■ **Given records**
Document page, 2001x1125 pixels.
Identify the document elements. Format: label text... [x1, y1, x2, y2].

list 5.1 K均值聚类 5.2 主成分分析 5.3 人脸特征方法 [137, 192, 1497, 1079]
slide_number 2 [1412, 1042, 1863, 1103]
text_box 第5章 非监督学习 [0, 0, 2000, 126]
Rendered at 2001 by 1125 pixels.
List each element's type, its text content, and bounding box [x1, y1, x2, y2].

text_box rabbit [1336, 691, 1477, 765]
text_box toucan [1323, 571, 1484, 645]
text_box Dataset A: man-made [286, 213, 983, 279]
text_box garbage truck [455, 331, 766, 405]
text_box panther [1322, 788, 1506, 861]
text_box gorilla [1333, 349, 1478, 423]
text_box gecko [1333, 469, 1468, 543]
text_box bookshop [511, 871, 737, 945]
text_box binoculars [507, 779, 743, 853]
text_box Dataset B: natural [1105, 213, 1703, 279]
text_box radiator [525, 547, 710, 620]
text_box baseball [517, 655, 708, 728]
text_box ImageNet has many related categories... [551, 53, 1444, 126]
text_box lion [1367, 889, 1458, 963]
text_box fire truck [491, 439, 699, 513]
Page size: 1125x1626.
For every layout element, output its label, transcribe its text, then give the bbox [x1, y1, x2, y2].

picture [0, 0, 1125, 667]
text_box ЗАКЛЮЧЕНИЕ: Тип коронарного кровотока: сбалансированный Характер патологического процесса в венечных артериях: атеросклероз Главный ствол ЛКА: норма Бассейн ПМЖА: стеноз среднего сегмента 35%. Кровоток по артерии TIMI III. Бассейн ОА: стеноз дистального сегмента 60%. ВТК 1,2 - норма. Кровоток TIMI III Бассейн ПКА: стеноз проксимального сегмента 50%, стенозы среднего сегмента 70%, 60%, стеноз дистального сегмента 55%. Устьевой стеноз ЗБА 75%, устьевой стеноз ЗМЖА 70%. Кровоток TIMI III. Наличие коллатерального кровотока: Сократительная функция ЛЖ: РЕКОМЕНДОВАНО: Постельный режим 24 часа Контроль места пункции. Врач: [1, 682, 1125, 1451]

■ **Work required**
For each line of the entries that includes "pixels", show that line.

■ **Your response**
Document page, 2001x1125 pixels.
Rendered at 2001 by 1125 pixels.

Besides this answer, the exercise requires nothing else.